Just like his father-in-law, Flaman traded his text books and chalk for blue sky and wide open prairie. After teaching for ten years, Flaman jumped at the chance to grow seed potatoes alongside Vermette. Coming from a line of dairy farmers, Flaman’s passion for farming is long-standing. “I love being out in those fields and watching things grow. Then, after the harvest, I love dealing with the people—our customers—in the industry,” he says.
As well as seed potatoes, Prairie Dome produces wheat, barley, strawberries, raspberries, and saskatoons. Keeping the farm a successful and healthy business is a family affair—Vermette’s wife, Marie, and daughter, Tonia, manage the fruit operation, while Flaman is in charge of everything potato—from marketing to planning—as well as marketing the grain they produce.

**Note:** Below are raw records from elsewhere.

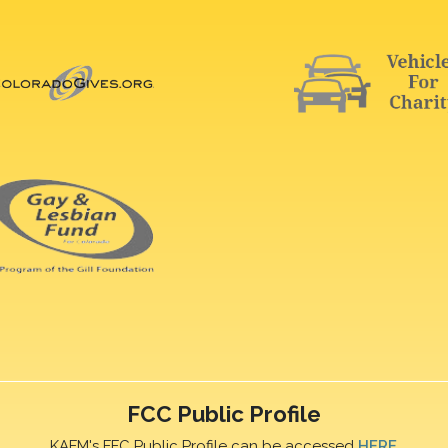
FCC Public Profile
KAFM's FFC Public Profile can be accessed
HERE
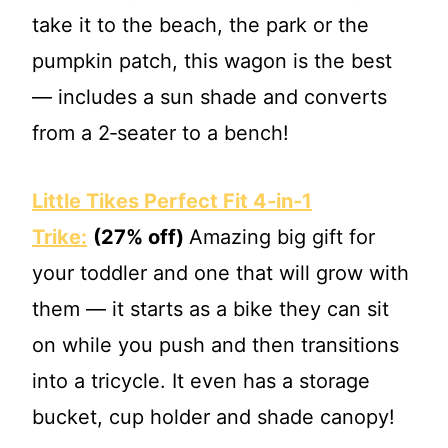
take it to the beach, the park or the
pumpkin patch, this wagon is the best
— includes a sun shade and converts
from a 2‐seater to a bench!
Little Tikes Perfect Fit 4‐in‐1
Trike:
(27% off)
Amazing big gift for
your toddler and one that will grow with
them — it starts as a bike they can sit
on while you push and then transitions
into a tricycle. It even has a storage
bucket, cup holder and shade canopy!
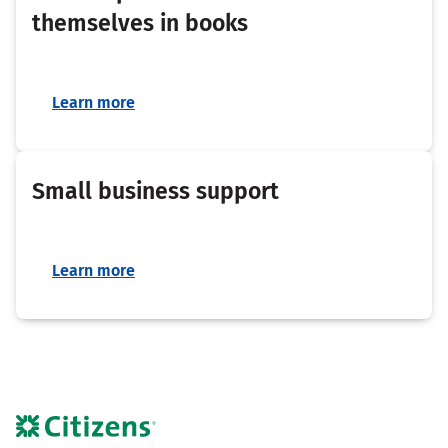
themselves in books
Learn more
Small business support
Learn more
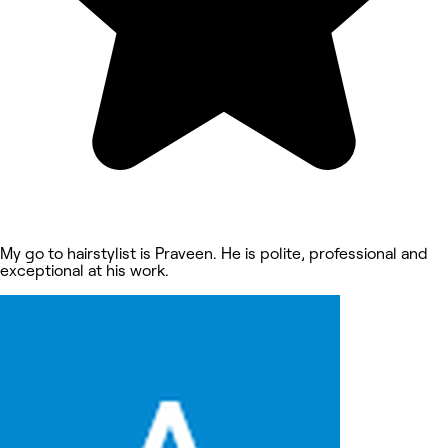
My go to hairstylist is Praveen. He is polite, professional and
exceptional at his work.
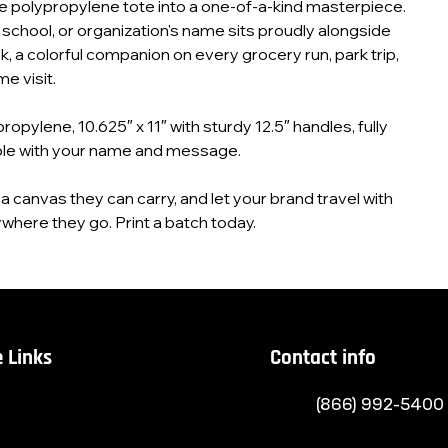
e polypropylene tote into a one‑of‑a‑kind masterpiece.
, school, or organization's name sits proudly alongside
k, a colorful companion on every grocery run, park trip,
e visit.
opylene, 10.625″ x 11″ with sturdy 12.5″ handles, fully
le with your name and message.
 canvas they can carry, and let your brand travel with
here they go. Print a batch today.
 Links
Contact info
(866) 992-5400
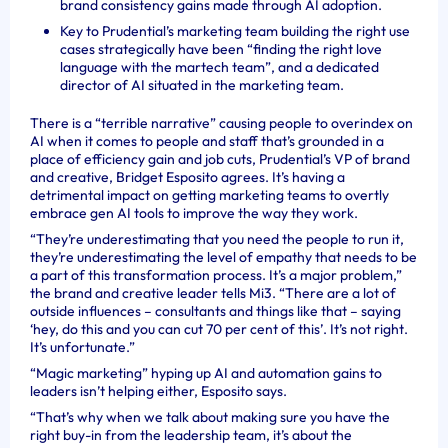
brand consistency gains made through AI adoption.
Key to Prudential’s marketing team building the right use
cases strategically have been “finding the right love
language with the martech team”, and a dedicated
director of AI situated in the marketing team.
There is a “terrible narrative” causing people to overindex on
AI when it comes to people and staff that’s grounded in a
place of efficiency gain and job cuts, Prudential’s VP of brand
and creative, Bridget Esposito agrees. It’s having a
detrimental impact on getting marketing teams to overtly
embrace gen AI tools to improve the way they work.
“They’re underestimating that you need the people to run it,
they’re underestimating the level of empathy that needs to be
a part of this transformation process. It’s a major problem,”
the brand and creative leader tells Mi3. “There are a lot of
outside influences – consultants and things like that – saying
‘hey, do this and you can cut 70 per cent of this’. It’s not right.
It’s unfortunate.”
“Magic marketing” hyping up AI and automation gains to
leaders isn’t helping either, Esposito says.
“That’s why when we talk about making sure you have the
right buy-in from the leadership team, it’s about the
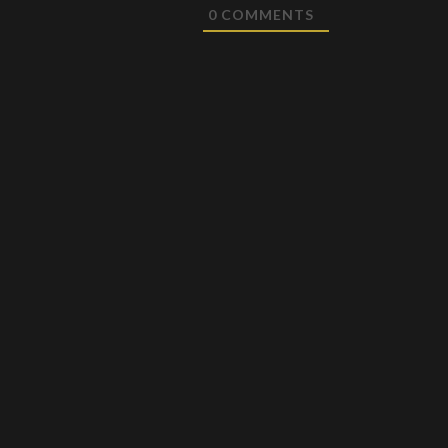
0
COMMENTS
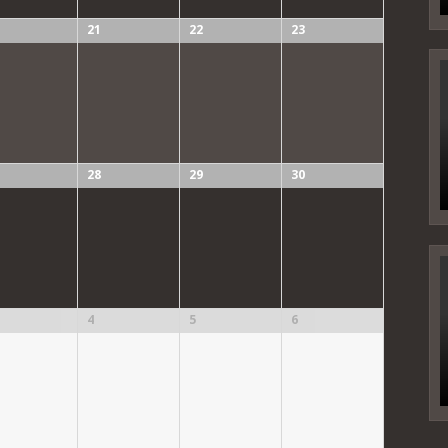
21
22
23
28
29
30
4
5
6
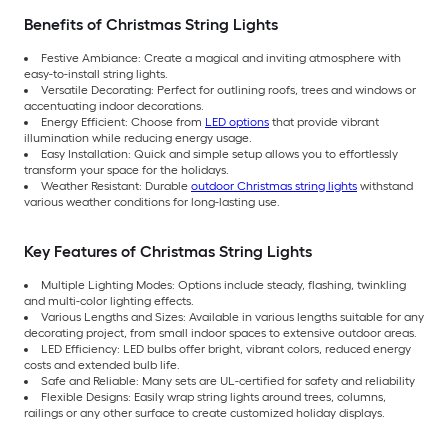
Benefits of Christmas String Lights
Festive Ambiance: Create a magical and inviting atmosphere with
easy-to-install string lights.
Versatile Decorating: Perfect for outlining roofs, trees and windows or
accentuating indoor decorations.
Energy Efficient: Choose from
LED options
that provide vibrant
illumination while reducing energy usage.
Easy Installation: Quick and simple setup allows you to effortlessly
transform your space for the holidays.
Weather Resistant: Durable
outdoor Christmas string lights
withstand
various weather conditions for long-lasting use.
Key Features of Christmas String Lights
Multiple Lighting Modes: Options include steady, flashing, twinkling
and multi-color lighting effects.
Various Lengths and Sizes: Available in various lengths suitable for any
decorating project, from small indoor spaces to extensive outdoor areas.
LED Efficiency: LED bulbs offer bright, vibrant colors, reduced energy
costs and extended bulb life.
Safe and Reliable: Many sets are UL-certified for safety and reliability
Flexible Designs: Easily wrap string lights around trees, columns,
railings or any other surface to create customized holiday displays.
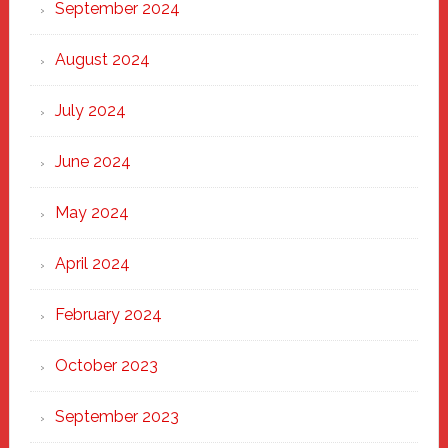
September 2024
August 2024
July 2024
June 2024
May 2024
April 2024
February 2024
October 2023
September 2023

After 30 years, Vermette is still the leader in many respects. “He is our reference guide—the person you bounce questions off of,” says Flaman. He is indispensable, helping out wherever he is needed—with potatoes, the fruit operation, or out in the field on a tractor, Flaman adds.
The third generation is already engaged in learning the business. Flaman and wife Tonia have shared their enjoyment of the farming life with their daughters Alexandria and Zoe, who help out in the fruit patch in the summer.
“You’ve got to have a really good network of people to lean on,” Flaman says. Great staff members make the long hours and intense work load easier to bear, he says. Also, being a member of the Saskatchewan Seed Potato Growers’ Association and acting now as its president, Flaman has experienced the positive role associations play in the life of a producer. “As a provincial organization with a voice we can be very effective in being heard. It’s good to be part of something that can influence policy and industry,” he says.
Keeping a good quality product and knowing the market is also of utmost importance, Flaman notes, but the real secrets to Prairie Dome’s success are simple: “A positive attitude, great staff, and a very loyal customer base,” says Flaman.